- **Teks Bacaan**
________________________________________

Mahkamah Konstitusi (MK) menegaskan pentingnya perlindungan hukum khusus bagi wartawan guna mencegah praktik kriminalisasi pers yang dapat membungkam kebebasan berekspresi dan menghambat hak publik atas informasi. Hal ini disampaikan Hakim Konstitusi M. Guntur Hamzah dalam pembacaan pertimbangan hukum Putusan Nomor 145/PUU-XXIII/2025 dalam Sidang Pengucapan Putusan di Ruang Sidang Pleno MK, Gedung I Mahkamah Konstitusi. MK menganggap penggunaan instrumen hukum terhadap wartawan yang sedang menjalankan tugas jurnalistik secara sah berpotensi menimbulkan kriminalisasi pers yang merugikan.

________________________________________

- **Informasi Tersedia**
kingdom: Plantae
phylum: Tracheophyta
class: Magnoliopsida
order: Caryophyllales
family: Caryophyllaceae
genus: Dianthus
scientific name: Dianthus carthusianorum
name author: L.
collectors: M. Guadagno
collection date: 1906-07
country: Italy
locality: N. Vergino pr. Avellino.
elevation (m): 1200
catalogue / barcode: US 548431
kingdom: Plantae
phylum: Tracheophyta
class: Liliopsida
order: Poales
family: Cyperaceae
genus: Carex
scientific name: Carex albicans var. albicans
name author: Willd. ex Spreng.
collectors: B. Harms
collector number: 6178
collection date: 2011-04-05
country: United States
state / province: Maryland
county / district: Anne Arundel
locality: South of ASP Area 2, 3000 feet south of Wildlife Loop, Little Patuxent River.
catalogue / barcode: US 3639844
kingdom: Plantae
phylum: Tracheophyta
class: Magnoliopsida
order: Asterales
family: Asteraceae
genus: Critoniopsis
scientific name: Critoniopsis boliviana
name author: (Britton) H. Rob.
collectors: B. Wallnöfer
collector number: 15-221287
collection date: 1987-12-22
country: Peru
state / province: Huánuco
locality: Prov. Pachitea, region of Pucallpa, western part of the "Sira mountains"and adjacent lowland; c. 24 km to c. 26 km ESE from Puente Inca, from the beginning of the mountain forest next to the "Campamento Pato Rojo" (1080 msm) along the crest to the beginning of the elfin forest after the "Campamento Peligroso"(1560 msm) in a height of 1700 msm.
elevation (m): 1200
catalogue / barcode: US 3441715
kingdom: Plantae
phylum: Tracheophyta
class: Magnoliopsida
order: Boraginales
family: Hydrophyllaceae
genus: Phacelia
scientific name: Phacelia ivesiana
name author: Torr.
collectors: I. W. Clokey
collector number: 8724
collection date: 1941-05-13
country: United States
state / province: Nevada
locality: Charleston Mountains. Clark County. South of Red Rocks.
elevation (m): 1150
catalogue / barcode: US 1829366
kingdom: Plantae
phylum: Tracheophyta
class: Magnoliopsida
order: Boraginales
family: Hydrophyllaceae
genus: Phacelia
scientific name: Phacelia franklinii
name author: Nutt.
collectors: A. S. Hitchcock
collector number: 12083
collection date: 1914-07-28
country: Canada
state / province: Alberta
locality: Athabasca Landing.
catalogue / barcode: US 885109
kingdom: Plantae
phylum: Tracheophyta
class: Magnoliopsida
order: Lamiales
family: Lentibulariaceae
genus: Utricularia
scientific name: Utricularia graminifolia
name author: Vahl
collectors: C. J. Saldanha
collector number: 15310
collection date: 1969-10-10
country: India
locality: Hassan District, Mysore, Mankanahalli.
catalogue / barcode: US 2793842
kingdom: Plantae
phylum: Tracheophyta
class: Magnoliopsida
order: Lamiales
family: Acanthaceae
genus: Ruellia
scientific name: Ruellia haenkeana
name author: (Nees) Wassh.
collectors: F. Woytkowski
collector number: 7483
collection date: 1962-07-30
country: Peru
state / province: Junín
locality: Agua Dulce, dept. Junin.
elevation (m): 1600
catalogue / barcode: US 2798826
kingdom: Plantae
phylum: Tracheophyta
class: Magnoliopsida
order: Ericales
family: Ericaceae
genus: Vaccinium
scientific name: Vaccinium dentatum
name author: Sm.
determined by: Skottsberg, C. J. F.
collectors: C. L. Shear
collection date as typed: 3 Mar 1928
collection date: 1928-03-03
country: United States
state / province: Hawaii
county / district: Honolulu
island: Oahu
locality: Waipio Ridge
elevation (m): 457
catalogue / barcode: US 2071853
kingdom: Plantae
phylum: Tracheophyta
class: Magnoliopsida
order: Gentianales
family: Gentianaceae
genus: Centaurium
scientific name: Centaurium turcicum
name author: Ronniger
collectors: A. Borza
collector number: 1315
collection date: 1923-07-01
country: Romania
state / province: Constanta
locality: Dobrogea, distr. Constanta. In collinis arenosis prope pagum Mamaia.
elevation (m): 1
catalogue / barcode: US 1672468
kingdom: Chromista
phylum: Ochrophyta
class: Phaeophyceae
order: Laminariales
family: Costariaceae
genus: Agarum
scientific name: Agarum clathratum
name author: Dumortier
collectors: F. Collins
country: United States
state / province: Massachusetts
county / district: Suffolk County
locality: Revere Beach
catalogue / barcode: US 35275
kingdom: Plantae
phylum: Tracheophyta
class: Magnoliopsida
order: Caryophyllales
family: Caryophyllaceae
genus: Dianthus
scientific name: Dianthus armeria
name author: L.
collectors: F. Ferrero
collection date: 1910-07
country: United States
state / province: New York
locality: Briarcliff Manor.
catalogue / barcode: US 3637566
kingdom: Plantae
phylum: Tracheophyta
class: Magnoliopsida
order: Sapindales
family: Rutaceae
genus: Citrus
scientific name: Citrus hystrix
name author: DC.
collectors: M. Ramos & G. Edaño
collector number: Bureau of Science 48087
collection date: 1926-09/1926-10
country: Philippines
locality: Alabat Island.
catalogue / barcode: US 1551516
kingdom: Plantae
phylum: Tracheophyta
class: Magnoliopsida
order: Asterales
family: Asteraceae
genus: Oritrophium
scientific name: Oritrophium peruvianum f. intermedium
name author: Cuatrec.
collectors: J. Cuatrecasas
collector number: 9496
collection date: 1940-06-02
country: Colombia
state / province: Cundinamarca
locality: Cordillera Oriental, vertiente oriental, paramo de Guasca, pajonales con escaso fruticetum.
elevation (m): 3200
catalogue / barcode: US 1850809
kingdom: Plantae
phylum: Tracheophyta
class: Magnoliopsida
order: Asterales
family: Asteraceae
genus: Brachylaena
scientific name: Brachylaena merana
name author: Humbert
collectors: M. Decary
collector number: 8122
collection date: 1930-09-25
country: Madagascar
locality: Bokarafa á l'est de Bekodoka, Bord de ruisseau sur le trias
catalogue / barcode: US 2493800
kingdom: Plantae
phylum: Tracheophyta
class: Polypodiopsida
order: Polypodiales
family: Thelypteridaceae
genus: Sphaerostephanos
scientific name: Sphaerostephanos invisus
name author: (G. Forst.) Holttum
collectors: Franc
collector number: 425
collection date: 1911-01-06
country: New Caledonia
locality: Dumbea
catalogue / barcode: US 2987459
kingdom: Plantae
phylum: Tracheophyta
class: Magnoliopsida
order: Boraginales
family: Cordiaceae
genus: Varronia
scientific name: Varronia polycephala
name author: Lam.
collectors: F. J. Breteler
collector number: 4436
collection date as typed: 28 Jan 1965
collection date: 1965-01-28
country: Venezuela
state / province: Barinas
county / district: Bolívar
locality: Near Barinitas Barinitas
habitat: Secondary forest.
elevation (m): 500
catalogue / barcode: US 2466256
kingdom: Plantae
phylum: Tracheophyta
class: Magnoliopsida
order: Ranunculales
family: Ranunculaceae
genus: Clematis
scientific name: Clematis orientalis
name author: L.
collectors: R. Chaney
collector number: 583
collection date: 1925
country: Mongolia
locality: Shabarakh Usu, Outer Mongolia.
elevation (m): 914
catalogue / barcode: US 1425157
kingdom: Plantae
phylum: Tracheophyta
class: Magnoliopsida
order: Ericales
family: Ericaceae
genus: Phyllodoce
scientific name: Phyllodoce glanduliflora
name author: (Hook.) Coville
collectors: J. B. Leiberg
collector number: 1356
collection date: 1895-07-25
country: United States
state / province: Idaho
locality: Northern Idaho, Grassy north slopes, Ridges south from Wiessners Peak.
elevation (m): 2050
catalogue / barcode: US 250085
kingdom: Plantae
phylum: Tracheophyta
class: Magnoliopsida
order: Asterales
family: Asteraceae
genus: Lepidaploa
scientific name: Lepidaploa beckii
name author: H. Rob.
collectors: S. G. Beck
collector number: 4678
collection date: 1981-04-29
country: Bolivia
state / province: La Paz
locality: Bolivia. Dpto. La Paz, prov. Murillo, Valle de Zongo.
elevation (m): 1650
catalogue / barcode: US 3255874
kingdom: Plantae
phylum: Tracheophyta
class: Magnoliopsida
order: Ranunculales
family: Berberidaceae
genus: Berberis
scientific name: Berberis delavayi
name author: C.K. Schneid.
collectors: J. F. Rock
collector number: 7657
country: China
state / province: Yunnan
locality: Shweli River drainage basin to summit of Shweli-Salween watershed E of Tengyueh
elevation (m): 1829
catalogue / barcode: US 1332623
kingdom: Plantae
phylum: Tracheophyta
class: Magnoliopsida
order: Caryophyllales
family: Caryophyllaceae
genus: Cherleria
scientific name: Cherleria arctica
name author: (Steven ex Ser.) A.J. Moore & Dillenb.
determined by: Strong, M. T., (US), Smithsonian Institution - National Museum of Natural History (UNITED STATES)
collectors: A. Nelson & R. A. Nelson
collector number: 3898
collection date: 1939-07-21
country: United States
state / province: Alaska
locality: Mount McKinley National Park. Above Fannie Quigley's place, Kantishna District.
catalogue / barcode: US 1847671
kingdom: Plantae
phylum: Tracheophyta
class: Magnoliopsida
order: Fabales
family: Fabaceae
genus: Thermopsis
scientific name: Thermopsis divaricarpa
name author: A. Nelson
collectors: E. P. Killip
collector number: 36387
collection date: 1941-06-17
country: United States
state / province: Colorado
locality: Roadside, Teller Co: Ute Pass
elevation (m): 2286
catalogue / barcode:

________________________________________

- **Tugas**
Tuliskan kembali tanpa perubahan bagian bacaan tentang perlindungan hukum bagi wartawan yang dimulai dengan "Mahkamah Konstitusi (MK)" dan berlanjut hingga "pers yang merugikan.". Daftar di atas tidak diperlukan.

- **Jawaban Tugas**
Mahkamah Konstitusi (MK) menegaskan pentingnya perlindungan hukum khusus bagi wartawan guna mencegah praktik kriminalisasi pers yang dapat membungkam kebebasan berekspresi dan menghambat hak publik atas informasi. Hal ini disampaikan Hakim Konstitusi M. Guntur Hamzah dalam pembacaan pertimbangan hukum Putusan Nomor 145/PUU-XXIII/2025 dalam Sidang Pengucapan Putusan di Ruang Sidang Pleno MK, Gedung I Mahkamah Konstitusi. MK menganggap penggunaan instrumen hukum terhadap wartawan yang sedang menjalankan tugas jurnalistik secara sah berpotensi menimbulkan kriminalisasi pers yang merugikan.